* [Required work]
Copy the listing exactly, please, and keep every picture out of it.

* [Records provided]
=== Begin Enclosure ===
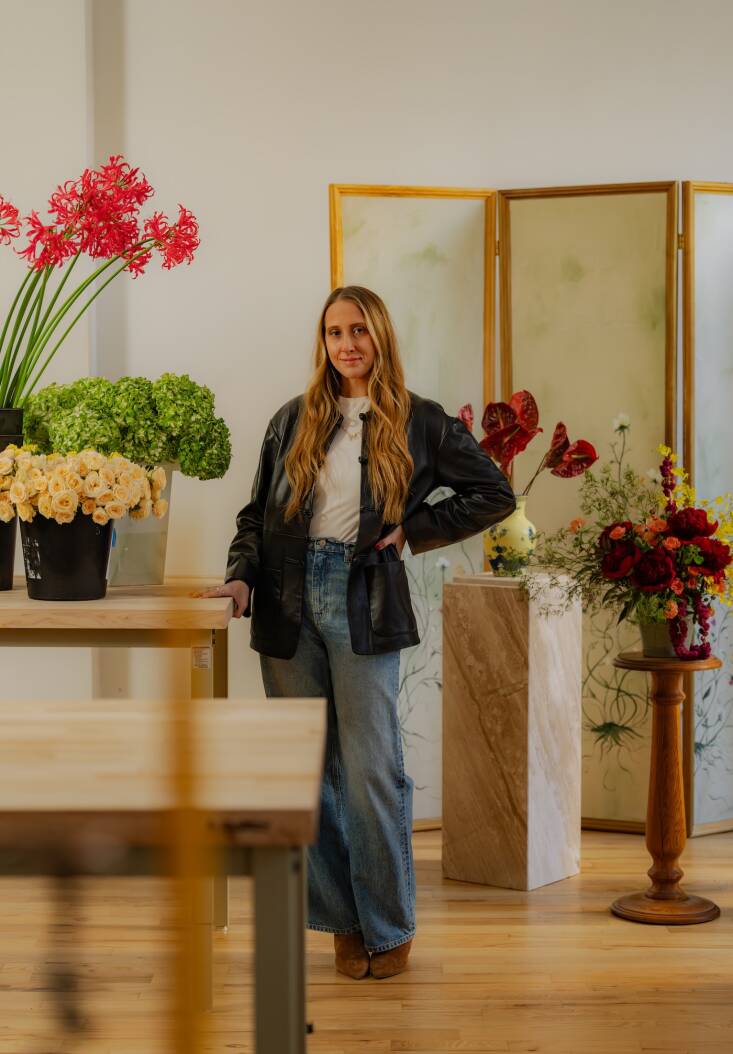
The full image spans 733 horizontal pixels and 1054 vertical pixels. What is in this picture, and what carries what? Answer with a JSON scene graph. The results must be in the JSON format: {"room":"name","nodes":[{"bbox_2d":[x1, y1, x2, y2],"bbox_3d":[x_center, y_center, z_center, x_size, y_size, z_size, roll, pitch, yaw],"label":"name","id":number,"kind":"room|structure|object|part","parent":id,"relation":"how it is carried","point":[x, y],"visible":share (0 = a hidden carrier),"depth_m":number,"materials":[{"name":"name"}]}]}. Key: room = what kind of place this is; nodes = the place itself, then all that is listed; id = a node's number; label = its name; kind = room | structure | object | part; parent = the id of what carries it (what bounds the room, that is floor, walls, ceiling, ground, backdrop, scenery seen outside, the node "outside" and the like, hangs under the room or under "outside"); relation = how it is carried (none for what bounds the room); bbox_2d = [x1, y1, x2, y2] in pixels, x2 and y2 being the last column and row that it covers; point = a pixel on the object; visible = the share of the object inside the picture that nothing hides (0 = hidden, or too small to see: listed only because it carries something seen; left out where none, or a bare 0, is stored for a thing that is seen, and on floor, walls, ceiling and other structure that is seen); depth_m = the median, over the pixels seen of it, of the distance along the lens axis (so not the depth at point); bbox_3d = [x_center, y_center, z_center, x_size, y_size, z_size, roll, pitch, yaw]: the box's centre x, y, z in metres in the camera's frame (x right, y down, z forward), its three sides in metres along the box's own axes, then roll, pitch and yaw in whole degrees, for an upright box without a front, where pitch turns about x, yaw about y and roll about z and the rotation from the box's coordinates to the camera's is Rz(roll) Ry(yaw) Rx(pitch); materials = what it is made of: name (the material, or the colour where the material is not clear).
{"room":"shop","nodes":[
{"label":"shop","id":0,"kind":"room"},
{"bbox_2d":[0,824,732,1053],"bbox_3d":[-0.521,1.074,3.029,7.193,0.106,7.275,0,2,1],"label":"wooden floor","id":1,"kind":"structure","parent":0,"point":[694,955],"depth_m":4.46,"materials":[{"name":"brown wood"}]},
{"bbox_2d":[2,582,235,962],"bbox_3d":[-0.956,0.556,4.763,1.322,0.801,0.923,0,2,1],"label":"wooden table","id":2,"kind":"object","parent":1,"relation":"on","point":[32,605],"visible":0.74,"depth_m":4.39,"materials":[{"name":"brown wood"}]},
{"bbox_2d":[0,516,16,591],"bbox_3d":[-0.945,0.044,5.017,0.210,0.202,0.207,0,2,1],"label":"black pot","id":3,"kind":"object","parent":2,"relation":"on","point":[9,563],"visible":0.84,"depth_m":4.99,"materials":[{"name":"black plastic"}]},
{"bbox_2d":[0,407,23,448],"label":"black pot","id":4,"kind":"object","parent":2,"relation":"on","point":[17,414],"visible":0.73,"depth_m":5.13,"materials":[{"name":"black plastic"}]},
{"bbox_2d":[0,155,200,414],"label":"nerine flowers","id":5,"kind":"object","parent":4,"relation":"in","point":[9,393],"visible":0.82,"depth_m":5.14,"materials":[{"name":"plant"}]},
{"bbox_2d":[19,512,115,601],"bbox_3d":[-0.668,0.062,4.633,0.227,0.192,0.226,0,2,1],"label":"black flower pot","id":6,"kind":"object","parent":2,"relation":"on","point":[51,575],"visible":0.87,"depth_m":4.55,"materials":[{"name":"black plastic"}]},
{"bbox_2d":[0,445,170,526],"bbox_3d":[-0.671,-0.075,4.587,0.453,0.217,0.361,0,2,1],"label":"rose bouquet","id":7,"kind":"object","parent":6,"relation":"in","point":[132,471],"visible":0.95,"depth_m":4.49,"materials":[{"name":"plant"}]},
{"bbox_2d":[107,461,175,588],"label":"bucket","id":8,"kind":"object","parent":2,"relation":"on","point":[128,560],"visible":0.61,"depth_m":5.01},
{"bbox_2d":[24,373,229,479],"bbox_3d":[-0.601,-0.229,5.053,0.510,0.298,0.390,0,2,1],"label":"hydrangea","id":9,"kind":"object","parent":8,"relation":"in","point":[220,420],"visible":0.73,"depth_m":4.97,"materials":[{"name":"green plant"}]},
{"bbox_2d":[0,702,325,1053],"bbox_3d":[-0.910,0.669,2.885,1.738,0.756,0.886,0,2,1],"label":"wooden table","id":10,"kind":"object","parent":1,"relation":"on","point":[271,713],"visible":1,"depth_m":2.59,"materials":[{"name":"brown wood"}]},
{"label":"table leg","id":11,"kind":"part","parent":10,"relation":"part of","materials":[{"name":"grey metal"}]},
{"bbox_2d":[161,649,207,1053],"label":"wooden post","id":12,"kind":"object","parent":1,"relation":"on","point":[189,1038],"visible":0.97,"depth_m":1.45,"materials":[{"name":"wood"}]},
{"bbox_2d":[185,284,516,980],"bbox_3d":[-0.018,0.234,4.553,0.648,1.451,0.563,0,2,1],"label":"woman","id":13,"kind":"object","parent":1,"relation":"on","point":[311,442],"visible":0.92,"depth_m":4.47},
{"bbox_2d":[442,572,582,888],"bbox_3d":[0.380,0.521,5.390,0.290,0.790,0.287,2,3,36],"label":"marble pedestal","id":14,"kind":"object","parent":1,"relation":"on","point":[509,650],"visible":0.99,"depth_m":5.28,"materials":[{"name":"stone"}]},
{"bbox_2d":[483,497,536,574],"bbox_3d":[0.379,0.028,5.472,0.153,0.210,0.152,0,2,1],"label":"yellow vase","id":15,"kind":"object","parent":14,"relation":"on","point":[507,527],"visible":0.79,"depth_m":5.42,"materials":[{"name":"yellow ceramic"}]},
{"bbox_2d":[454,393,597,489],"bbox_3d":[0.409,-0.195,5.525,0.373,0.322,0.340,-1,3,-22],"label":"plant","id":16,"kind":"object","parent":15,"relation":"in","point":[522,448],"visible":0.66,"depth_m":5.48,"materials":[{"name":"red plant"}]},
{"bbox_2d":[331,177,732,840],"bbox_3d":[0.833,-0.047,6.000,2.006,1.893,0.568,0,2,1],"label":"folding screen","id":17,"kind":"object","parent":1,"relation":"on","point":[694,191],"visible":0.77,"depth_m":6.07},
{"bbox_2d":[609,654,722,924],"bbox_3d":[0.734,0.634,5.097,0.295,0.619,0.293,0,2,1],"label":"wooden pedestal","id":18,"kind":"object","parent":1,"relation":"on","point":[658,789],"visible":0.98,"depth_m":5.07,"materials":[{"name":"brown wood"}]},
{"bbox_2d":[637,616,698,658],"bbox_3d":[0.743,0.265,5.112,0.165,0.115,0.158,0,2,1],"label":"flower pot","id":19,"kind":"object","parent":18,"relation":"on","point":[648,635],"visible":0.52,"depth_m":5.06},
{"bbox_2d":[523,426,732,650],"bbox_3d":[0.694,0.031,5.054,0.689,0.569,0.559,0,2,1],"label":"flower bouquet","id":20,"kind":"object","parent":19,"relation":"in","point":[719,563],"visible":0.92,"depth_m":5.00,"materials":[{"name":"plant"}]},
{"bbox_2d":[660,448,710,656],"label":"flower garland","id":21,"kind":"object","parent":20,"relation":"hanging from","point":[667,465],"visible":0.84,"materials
=== End Enclosure ===
* [Written solution]
The full image spans 733 horizontal pixels and 1054 vertical pixels. What is in this picture, and what carries what? Answer with a JSON scene graph. The results must be in the JSON format: {"room":"name","nodes":[{"bbox_2d":[x1, y1, x2, y2],"bbox_3d":[x_center, y_center, z_center, x_size, y_size, z_size, roll, pitch, yaw],"label":"name","id":number,"kind":"room|structure|object|part","parent":id,"relation":"how it is carried","point":[x, y],"visible":share (0 = a hidden carrier),"depth_m":number,"materials":[{"name":"name"}]}]}. Key: room = what kind of place this is; nodes = the place itself, then all that is listed; id = a node's number; label = its name; kind = room | structure | object | part; parent = the id of what carries it (what bounds the room, that is floor, walls, ceiling, ground, backdrop, scenery seen outside, the node "outside" and the like, hangs under the room or under "outside"); relation = how it is carried (none for what bounds the room); bbox_2d = [x1, y1, x2, y2] in pixels, x2 and y2 being the last column and row that it covers; point = a pixel on the object; visible = the share of the object inside the picture that nothing hides (0 = hidden, or too small to see: listed only because it carries something seen; left out where none, or a bare 0, is stored for a thing that is seen, and on floor, walls, ceiling and other structure that is seen); depth_m = the median, over the pixels seen of it, of the distance along the lens axis (so not the depth at point); bbox_3d = [x_center, y_center, z_center, x_size, y_size, z_size, roll, pitch, yaw]: the box's centre x, y, z in metres in the camera's frame (x right, y down, z forward), its three sides in metres along the box's own axes, then roll, pitch and yaw in whole degrees, for an upright box without a front, where pitch turns about x, yaw about y and roll about z and the rotation from the box's coordinates to the camera's is Rz(roll) Ry(yaw) Rx(pitch); materials = what it is made of: name (the material, or the colour where the material is not clear).
{"room":"shop","nodes":[
{"label":"shop","id":0,"kind":"room"},
{"bbox_2d":[0,824,732,1053],"bbox_3d":[-0.521,1.074,3.029,7.193,0.106,7.275,0,2,1],"label":"wooden floor","id":1,"kind":"structure","parent":0,"point":[694,955],"depth_m":4.46,"materials":[{"name":"brown wood"}]},
{"bbox_2d":[2,582,235,962],"bbox_3d":[-0.956,0.556,4.763,1.322,0.801,0.923,0,2,1],"label":"wooden table","id":2,"kind":"object","parent":1,"relation":"on","point":[32,605],"visible":0.74,"depth_m":4.39,"materials":[{"name":"brown wood"}]},
{"bbox_2d":[0,516,16,591],"bbox_3d":[-0.945,0.044,5.017,0.210,0.202,0.207,0,2,1],"label":"black pot","id":3,"kind":"object","parent":2,"relation":"on","point":[9,563],"visible":0.84,"depth_m":4.99,"materials":[{"name":"black plastic"}]},
{"bbox_2d":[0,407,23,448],"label":"black pot","id":4,"kind":"object","parent":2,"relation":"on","point":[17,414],"visible":0.73,"depth_m":5.13,"materials":[{"name":"black plastic"}]},
{"bbox_2d":[0,155,200,414],"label":"nerine flowers","id":5,"kind":"object","parent":4,"relation":"in","point":[9,393],"visible":0.82,"depth_m":5.14,"materials":[{"name":"plant"}]},
{"bbox_2d":[19,512,115,601],"bbox_3d":[-0.668,0.062,4.633,0.227,0.192,0.226,0,2,1],"label":"black flower pot","id":6,"kind":"object","parent":2,"relation":"on","point":[51,575],"visible":0.87,"depth_m":4.55,"materials":[{"name":"black plastic"}]},
{"bbox_2d":[0,445,170,526],"bbox_3d":[-0.671,-0.075,4.587,0.453,0.217,0.361,0,2,1],"label":"rose bouquet","id":7,"kind":"object","parent":6,"relation":"in","point":[132,471],"visible":0.95,"depth_m":4.49,"materials":[{"name":"plant"}]},
{"bbox_2d":[107,461,175,588],"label":"bucket","id":8,"kind":"object","parent":2,"relation":"on","point":[128,560],"visible":0.61,"depth_m":5.01},
{"bbox_2d":[24,373,229,479],"bbox_3d":[-0.601,-0.229,5.053,0.510,0.298,0.390,0,2,1],"label":"hydrangea","id":9,"kind":"object","parent":8,"relation":"in","point":[220,420],"visible":0.73,"depth_m":4.97,"materials":[{"name":"green plant"}]},
{"bbox_2d":[0,702,325,1053],"bbox_3d":[-0.910,0.669,2.885,1.738,0.756,0.886,0,2,1],"label":"wooden table","id":10,"kind":"object","parent":1,"relation":"on","point":[271,713],"visible":1,"depth_m":2.59,"materials":[{"name":"brown wood"}]},
{"label":"table leg","id":11,"kind":"part","parent":10,"relation":"part of","materials":[{"name":"grey metal"}]},
{"bbox_2d":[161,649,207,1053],"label":"wooden post","id":12,"kind":"object","parent":1,"relation":"on","point":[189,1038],"visible":0.97,"depth_m":1.45,"materials":[{"name":"wood"}]},
{"bbox_2d":[185,284,516,980],"bbox_3d":[-0.018,0.234,4.553,0.648,1.451,0.563,0,2,1],"label":"woman","id":13,"kind":"object","parent":1,"relation":"on","point":[311,442],"visible":0.92,"depth_m":4.47},
{"bbox_2d":[442,572,582,888],"bbox_3d":[0.380,0.521,5.390,0.290,0.790,0.287,2,3,36],"label":"marble pedestal","id":14,"kind":"object","parent":1,"relation":"on","point":[509,650],"visible":0.99,"depth_m":5.28,"materials":[{"name":"stone"}]},
{"bbox_2d":[483,497,536,574],"bbox_3d":[0.379,0.028,5.472,0.153,0.210,0.152,0,2,1],"label":"yellow vase","id":15,"kind":"object","parent":14,"relation":"on","point":[507,527],"visible":0.79,"depth_m":5.42,"materials":[{"name":"yellow ceramic"}]},
{"bbox_2d":[454,393,597,489],"bbox_3d":[0.409,-0.195,5.525,0.373,0.322,0.340,-1,3,-22],"label":"plant","id":16,"kind":"object","parent":15,"relation":"in","point":[522,448],"visible":0.66,"depth_m":5.48,"materials":[{"name":"red plant"}]},
{"bbox_2d":[331,177,732,840],"bbox_3d":[0.833,-0.047,6.000,2.006,1.893,0.568,0,2,1],"label":"folding screen","id":17,"kind":"object","parent":1,"relation":"on","point":[694,191],"visible":0.77,"depth_m":6.07},
{"bbox_2d":[609,654,722,924],"bbox_3d":[0.734,0.634,5.097,0.295,0.619,0.293,0,2,1],"label":"wooden pedestal","id":18,"kind":"object","parent":1,"relation":"on","point":[658,789],"visible":0.98,"depth_m":5.07,"materials":[{"name":"brown wood"}]},
{"bbox_2d":[637,616,698,658],"bbox_3d":[0.743,0.265,5.112,0.165,0.115,0.158,0,2,1],"label":"flower pot","id":19,"kind":"object","parent":18,"relation":"on","point":[648,635],"visible":0.52,"depth_m":5.06},
{"bbox_2d":[523,426,732,650],"bbox_3d":[0.694,0.031,5.054,0.689,0.569,0.559,0,2,1],"label":"flower bouquet","id":20,"kind":"object","parent":19,"relation":"in","point":[719,563],"visible":0.92,"depth_m":5.00,"materials":[{"name":"plant"}]},
{"bbox_2d":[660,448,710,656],"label":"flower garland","id":21,"kind":"object","parent":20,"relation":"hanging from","point":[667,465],"visible":0.84,"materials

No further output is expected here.